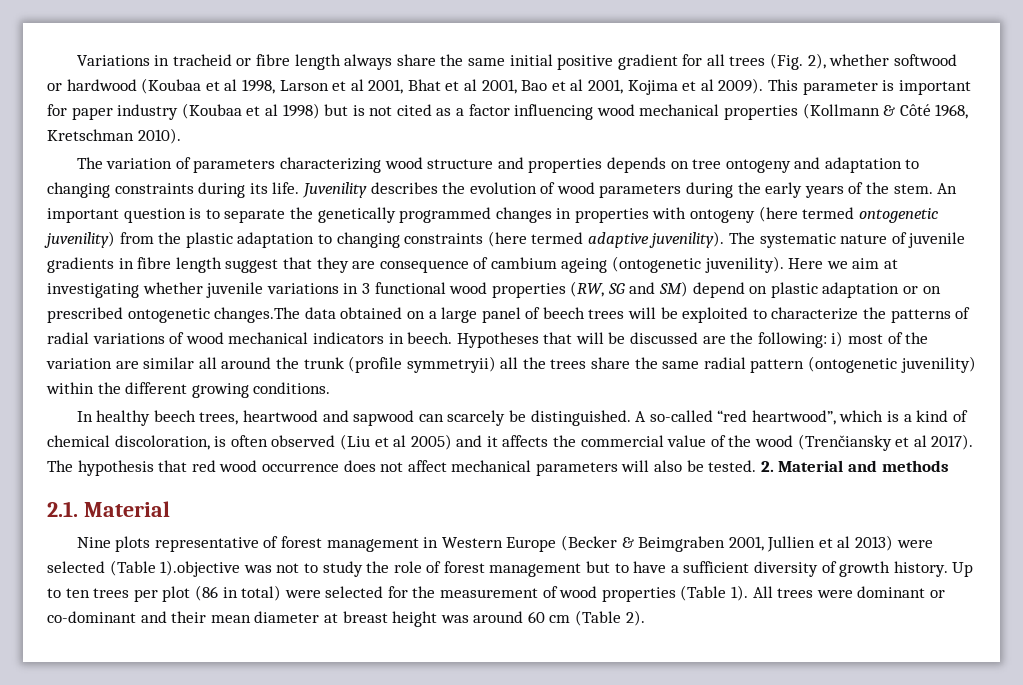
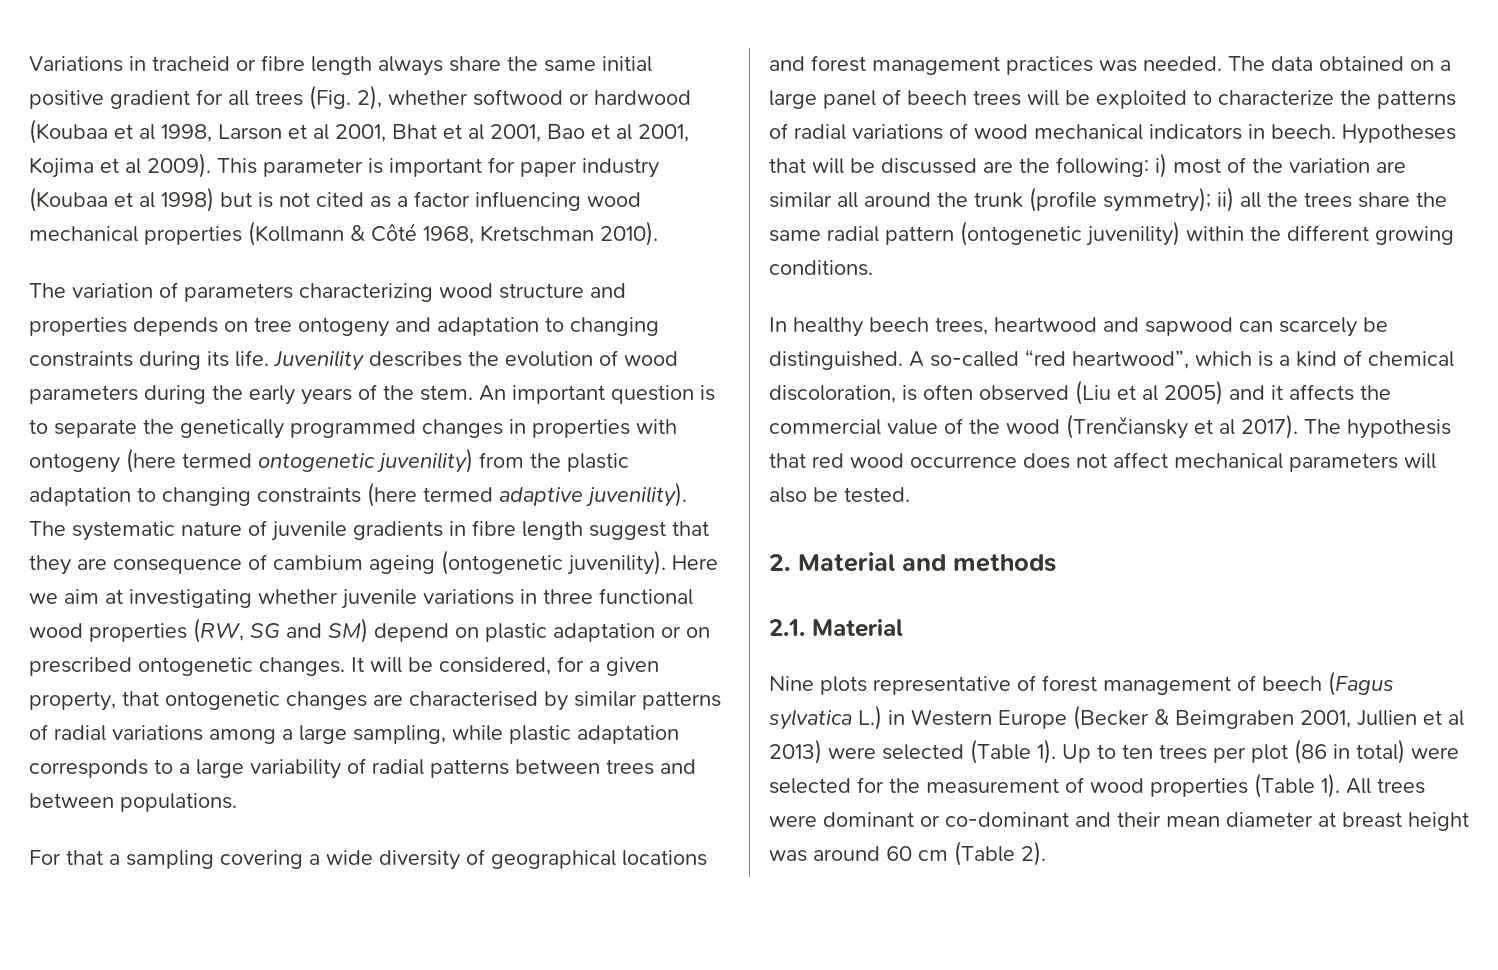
[361,283,370,294] 3 -> [543,589,593,604] three
[214,307,301,323] changes.The -> [259,656,659,676] [29,691,721,711] [29,724,679,744] [29,758,696,779] [29,793,237,812] [29,849,707,870] [769,55,1265,75] changes. It will be considered, for a given property, that ontogenetic changes are characterised by similar patterns of radial variations among a large sampling, while plastic adaptation corresponds to a large variability of radial patterns between trees and between populations. // For that a sampling covering a wide diversity of geographical locations and forest management practices was needed. The
[406,356,496,373] symmetryii) -> [1103,187,1234,212] symmetry); ii)
(757, 466) none -> (910, 495) //
(419, 545) none -> [1237,671,1394,696] [769,705,882,730] of beech (Fagus sylvatica L.)
[160,560,948,577] 1).objective was not to study the role of forest management but to have a sufficient diversity of growth history. -> [1037,739,1056,764] 1).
......
## TASK GOAL
Without changing a word, transcribe all of the data and omit its images.

## TASK RESULT
[361,283,370,294] 3 -> [543,589,593,604] three
[214,307,301,323] changes.The -> [259,656,659,676] [29,691,721,711] [29,724,679,744] [29,758,696,779] [29,793,237,812] [29,849,707,870] [769,55,1265,75] changes. It will be considered, for a given property, that ontogenetic changes are characterised by similar patterns of radial variations among a large sampling, while plastic adaptation corresponds to a large variability of radial patterns between trees and between populations. // For that a sampling covering a wide diversity of geographical locations and forest management practices was needed. The
[406,356,496,373] symmetryii) -> [1103,187,1234,212] symmetry); ii)
(757, 466) none -> (910, 495) //
(419, 545) none -> [1237,671,1394,696] [769,705,882,730] of beech (Fagus sylvatica L.)
[160,560,948,577] 1).objective was not to study the role of forest management but to have a sufficient diversity of growth history. -> [1037,739,1056,764] 1).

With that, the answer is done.